What vacuum compatibility requirements does the Ultim Extreme Infinity ∞ have?

It operates under standard SEM column vacuum conditions (≤1×10⁻⁴ Pa) and requires no additional differential pumping stages due to its sealed, bakeable detector housing.
Can this detector be retrofitted onto legacy SEM models?

Yes—Oxford Instruments provides mechanical and electrical interface kits for major OEM platforms including Zeiss, Thermo Fisher Scientific, JEOL, and Hitachi, subject to chamber port availability and flange compatibility.
How is energy calibration maintained over time?

Automated daily calibration routines reference Mn Ka (5.895 keV) and Cu Ka (8.040 keV) peaks; drift correction is applied using internal reference sources traceable to NPL-certified standards.
Is light-element quantification validated against certified reference materials?

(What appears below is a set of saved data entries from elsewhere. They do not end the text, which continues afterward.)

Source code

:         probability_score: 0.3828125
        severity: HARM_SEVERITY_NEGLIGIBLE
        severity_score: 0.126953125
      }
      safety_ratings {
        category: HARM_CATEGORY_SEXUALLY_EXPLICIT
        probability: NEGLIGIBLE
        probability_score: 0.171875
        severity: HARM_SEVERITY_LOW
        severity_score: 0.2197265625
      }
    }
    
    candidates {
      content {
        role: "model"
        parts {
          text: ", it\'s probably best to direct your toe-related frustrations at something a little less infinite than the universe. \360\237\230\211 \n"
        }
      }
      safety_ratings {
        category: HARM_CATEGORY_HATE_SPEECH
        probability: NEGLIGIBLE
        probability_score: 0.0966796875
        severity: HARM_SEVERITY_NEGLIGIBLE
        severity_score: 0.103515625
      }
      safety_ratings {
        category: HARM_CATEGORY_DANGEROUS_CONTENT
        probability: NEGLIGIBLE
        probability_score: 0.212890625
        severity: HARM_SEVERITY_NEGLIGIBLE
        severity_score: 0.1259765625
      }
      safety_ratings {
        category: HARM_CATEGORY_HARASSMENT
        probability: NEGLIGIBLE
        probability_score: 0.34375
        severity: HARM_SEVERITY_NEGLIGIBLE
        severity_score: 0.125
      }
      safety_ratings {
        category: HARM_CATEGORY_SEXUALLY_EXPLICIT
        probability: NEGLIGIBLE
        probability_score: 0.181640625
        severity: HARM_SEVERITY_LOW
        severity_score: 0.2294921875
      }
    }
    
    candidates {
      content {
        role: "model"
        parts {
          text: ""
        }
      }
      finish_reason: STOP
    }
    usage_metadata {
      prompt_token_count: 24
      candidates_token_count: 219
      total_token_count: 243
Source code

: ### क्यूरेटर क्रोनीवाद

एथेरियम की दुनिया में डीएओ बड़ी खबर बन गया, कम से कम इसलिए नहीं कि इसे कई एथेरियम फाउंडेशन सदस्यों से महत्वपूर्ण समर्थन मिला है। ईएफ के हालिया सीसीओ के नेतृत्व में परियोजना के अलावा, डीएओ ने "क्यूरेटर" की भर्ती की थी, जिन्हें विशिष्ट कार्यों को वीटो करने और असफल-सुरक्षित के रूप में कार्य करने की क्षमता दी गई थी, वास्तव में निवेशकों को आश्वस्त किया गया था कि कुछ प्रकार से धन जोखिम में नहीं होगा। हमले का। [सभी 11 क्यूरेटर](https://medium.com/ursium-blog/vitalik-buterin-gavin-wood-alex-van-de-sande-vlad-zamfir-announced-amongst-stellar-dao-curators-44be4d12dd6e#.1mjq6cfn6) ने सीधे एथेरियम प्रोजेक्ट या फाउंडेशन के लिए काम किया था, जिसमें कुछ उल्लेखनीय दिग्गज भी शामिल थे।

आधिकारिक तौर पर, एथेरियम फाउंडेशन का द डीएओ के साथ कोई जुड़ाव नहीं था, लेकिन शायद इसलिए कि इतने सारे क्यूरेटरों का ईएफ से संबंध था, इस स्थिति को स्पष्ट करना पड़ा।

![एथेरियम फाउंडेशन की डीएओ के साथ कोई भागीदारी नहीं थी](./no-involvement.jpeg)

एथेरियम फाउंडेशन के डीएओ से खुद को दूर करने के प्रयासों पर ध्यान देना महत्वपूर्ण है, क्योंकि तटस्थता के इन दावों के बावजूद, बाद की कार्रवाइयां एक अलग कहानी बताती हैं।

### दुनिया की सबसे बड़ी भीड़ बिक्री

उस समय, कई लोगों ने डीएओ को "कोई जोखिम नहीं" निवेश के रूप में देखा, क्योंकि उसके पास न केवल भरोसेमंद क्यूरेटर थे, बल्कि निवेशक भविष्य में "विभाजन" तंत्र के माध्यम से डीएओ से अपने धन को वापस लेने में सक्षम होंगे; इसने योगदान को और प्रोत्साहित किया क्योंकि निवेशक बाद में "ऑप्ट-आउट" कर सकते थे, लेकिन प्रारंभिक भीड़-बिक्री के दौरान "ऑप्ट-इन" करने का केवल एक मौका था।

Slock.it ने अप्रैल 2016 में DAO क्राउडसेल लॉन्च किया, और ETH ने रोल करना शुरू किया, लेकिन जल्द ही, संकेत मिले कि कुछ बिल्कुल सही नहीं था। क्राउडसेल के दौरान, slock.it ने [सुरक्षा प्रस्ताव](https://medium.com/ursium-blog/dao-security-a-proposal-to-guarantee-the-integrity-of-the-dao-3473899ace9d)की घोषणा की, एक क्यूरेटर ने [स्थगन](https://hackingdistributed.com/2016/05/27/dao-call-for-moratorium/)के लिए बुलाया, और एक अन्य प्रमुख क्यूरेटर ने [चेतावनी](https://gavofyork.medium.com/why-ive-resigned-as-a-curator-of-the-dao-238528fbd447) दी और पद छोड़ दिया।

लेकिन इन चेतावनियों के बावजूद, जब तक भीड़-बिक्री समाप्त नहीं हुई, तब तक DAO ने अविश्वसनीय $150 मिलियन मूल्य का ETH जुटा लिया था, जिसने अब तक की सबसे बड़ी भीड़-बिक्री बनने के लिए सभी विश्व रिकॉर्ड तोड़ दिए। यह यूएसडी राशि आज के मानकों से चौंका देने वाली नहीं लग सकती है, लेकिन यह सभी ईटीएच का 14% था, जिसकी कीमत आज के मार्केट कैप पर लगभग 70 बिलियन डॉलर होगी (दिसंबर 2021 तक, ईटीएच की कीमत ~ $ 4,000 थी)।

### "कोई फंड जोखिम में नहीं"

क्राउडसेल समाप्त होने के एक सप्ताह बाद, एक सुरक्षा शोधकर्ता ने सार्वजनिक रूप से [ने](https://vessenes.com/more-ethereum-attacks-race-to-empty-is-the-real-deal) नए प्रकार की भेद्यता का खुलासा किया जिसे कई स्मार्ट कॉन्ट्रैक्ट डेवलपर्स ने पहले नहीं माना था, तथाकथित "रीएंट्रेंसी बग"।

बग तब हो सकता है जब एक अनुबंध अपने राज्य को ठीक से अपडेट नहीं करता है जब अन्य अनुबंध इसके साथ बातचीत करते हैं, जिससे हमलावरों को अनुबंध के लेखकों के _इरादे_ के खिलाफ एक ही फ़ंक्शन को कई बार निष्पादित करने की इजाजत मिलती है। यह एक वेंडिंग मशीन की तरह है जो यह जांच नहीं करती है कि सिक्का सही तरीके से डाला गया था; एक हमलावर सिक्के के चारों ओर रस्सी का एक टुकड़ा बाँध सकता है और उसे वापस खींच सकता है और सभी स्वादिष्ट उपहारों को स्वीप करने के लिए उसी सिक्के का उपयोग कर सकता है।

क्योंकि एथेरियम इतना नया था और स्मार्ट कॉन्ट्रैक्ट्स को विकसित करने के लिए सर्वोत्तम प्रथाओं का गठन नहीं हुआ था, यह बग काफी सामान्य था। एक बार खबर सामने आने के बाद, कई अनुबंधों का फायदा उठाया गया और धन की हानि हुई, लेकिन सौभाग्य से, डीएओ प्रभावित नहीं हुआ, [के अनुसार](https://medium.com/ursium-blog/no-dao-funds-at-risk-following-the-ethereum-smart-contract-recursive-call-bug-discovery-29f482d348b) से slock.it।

Yes—Oxford Instruments publishes annual validation reports demonstrating <5% relative error for B, C, N, and O quantification on NIST SRM 2702, 2709, and 2710a under standardized operating protocols.
Does the system support automated particle analysis workflows?

AZtec Particle Analysis module enables size-resolved compositional classification, statistical clustering, and export to CSV/Excel formats compliant with ISO 13322-2 for image-based particle metrology.